DigiPlex (recently sold & rebranded as STACK Infrastructure) is a data center operator across Scandinavia. It provides customers, including Silicon Valley’s Big Tech companies, with data center solutions that use less expensive, renewable hydroelectric power versus the fossil fuel power widely used elsewhere. When the cost of power comprises 50-60 percent of the typical data center’s operating costs, paying 1/5 the cost for power greatly enhances earnings.
Hydro saves carbon
By utilizing hydroelectric power instead of fossil fuel over the last decade, DigiPlex avoided more than 339,000 tons of carbon emissions. That’s equal to what a gas-fueled car would emit driving 1,948 trips to the moon and back.
Why are data centers so important in this debate over going green? Simply put, they account for nearly one percent of the world’s annual power consumption, which approximates that of the global airline industry. These large, non-descript buildings house “the cloud.” All the bits and bytes that underpin innovations in autonomous driving, Artificial Intelligence, robotics, 5G, and the Internet of Things reside and are analyzed in thousands of data centers around the globe.
And as the number of data centers grows, so too does their power consumption. But that usage need not lead to run-away carbon emissions.
While fitting comfortably in the ESG-compatible bucket, sustainable data centers first fall in the smart investment bucket. But sustainable data centers are not the only asset class that fits in that bucket. A number of emerging sectors offer similar attractiveness, including other infrastructure components of the Internet, infrastructure for the electric vehicle industry, and sectors involved in energy transition.
Wise leaders are also keenly aware of the human component of this debate.
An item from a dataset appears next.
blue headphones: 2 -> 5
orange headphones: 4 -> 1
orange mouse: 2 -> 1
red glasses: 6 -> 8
According to UN population data, by 2025 Millennials & Gen Z will comprise 64 percent of the working population in the US. By 2030 their presence rises to 74 percent.
Paying attention to the values and beliefs of the vast majority of the workforce – soon to be majority of management ranks – can reap significant dividends.
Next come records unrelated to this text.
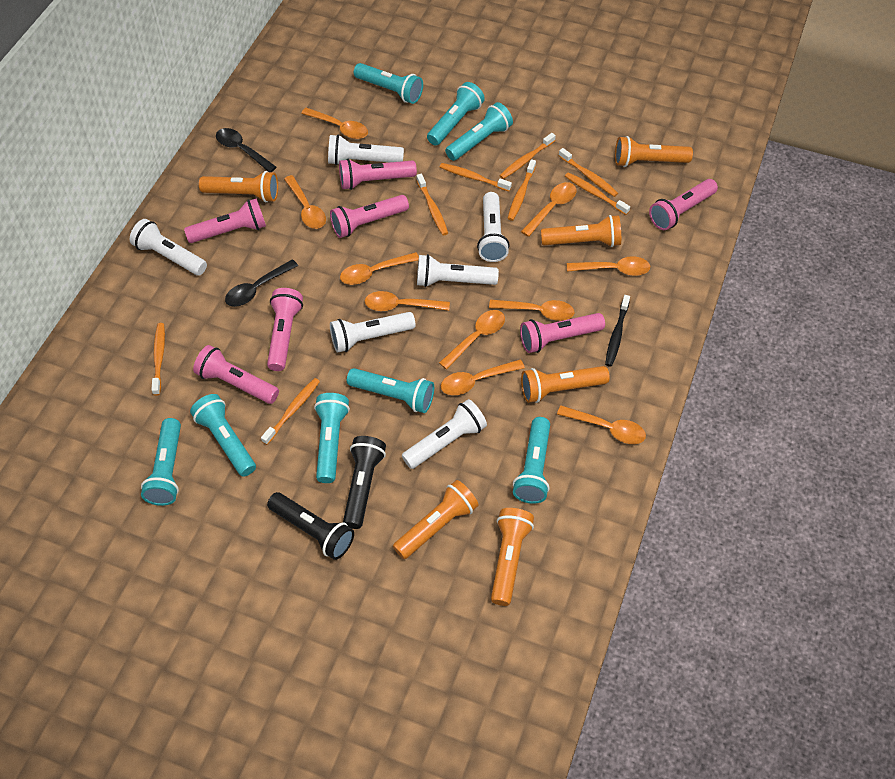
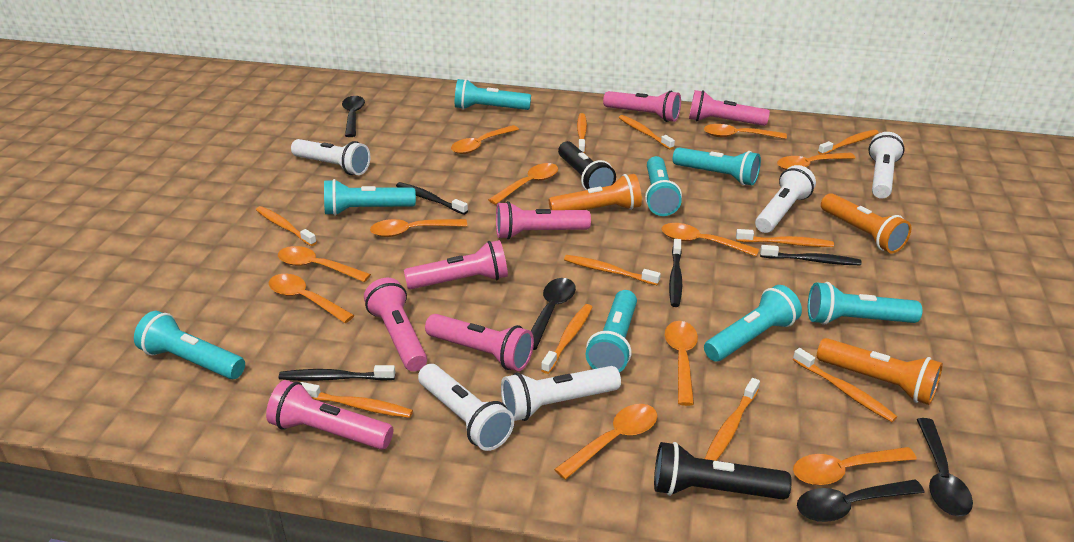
black spoon: 2 -> 4
black toothbrush: 1 -> 4
orange flashlight: 6 -> 3
orange spoon: 10 -> 11
orange toothbrush: 8 -> 10
white flashlight: 6 -> 5

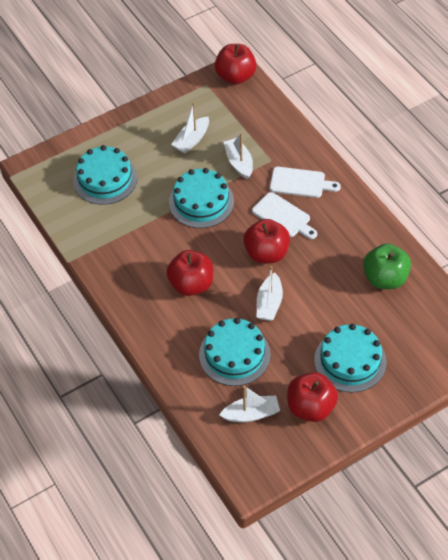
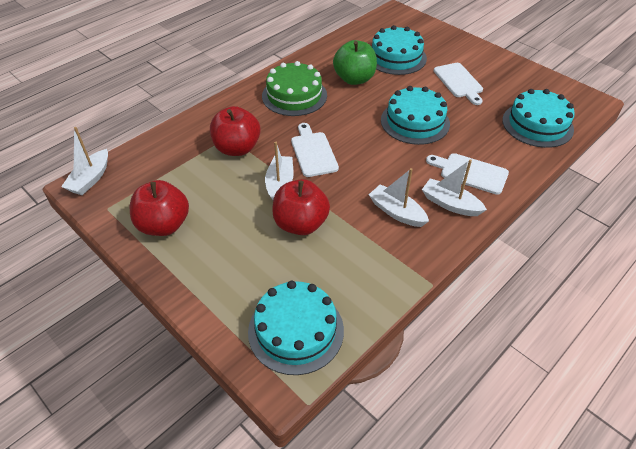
green cake: 0 -> 1
red apple: 4 -> 3
white cutting board: 2 -> 3

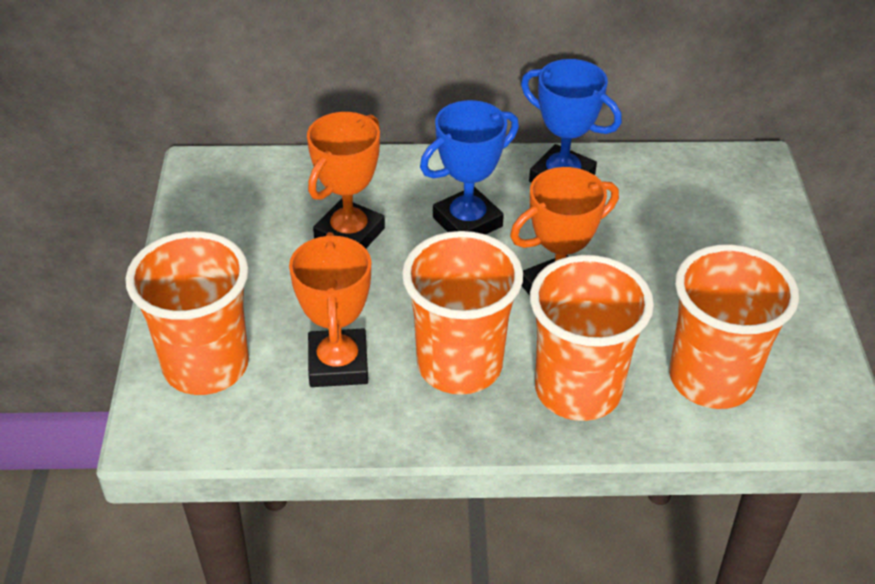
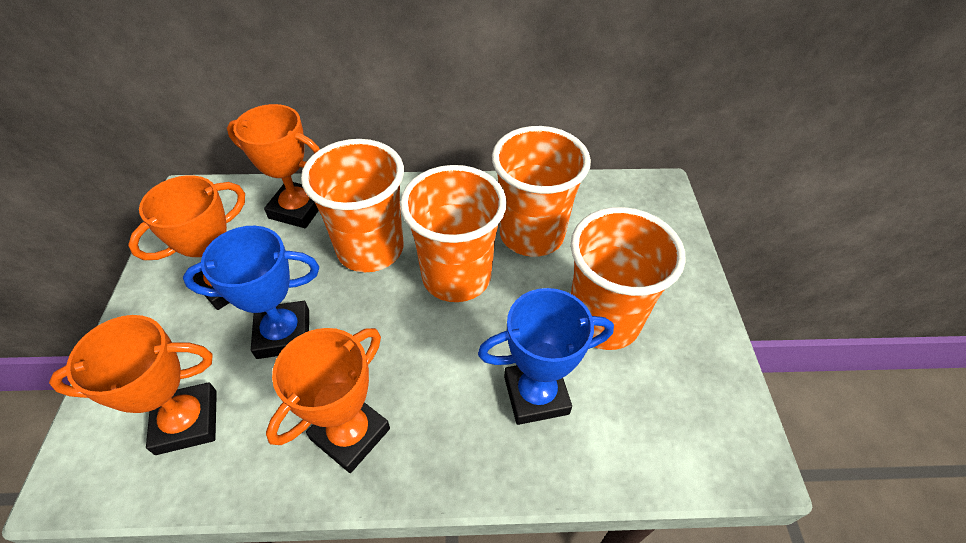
orange trophy: 3 -> 4

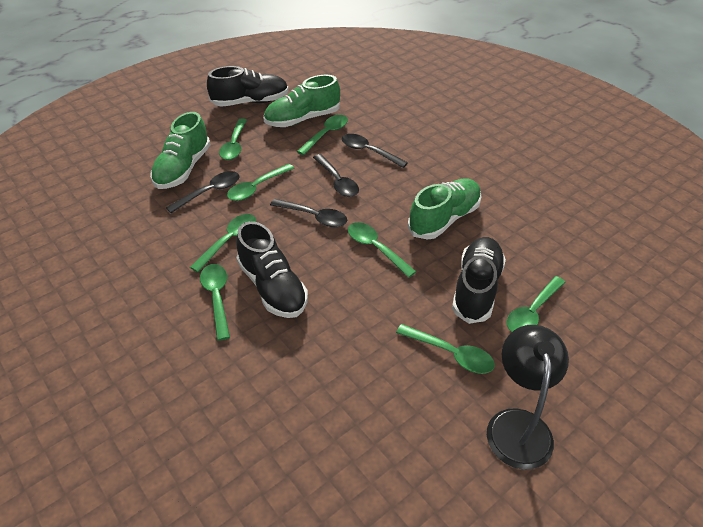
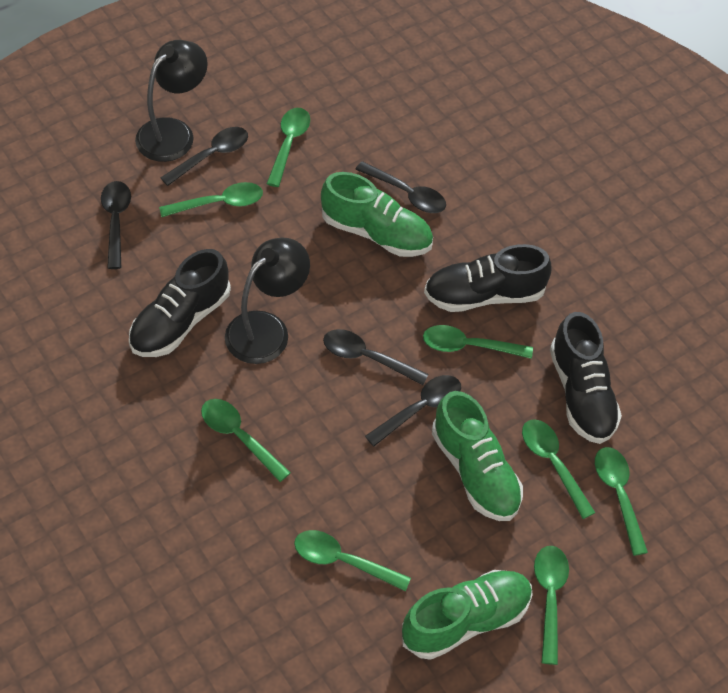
black lamp: 1 -> 2
black spoon: 4 -> 5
These younger generations are significantly more aware of environmental issues facing the world today. They demand action from their employers and vote with their wallets.
More and more products and services are being marketed according to their green credentials. This dynamic puts those younger consumers and workers in the driver’s seat, especially in a post-Covid world of job mobility and tight labor markets.
Further, and perhaps a more important cautionary note, entrepreneurialism is rampant among Millennials and Gen Z. They take risks in greater numbers and with less fear than the Boomer generation. Combine these characteristics and you have a wave of disrupters coming. Ignore them – and their laser focus on finding solutions to today’s environmental challenges – at your peril.
Establishing the right sustainability mindset launches a virtuous circle: making sustainability a priority attracts a smarter, more dedicated team; that team works harder at creating a more profitable, sustainable business model; those solutions can generate higher returns.
This virtuous circle in turn creates a powerful force within the workplace: a heightened sense of purpose. Harness that purpose and the new market forces underlying it and suddenly sustainable solutions can be vastly more profitable than the status quo.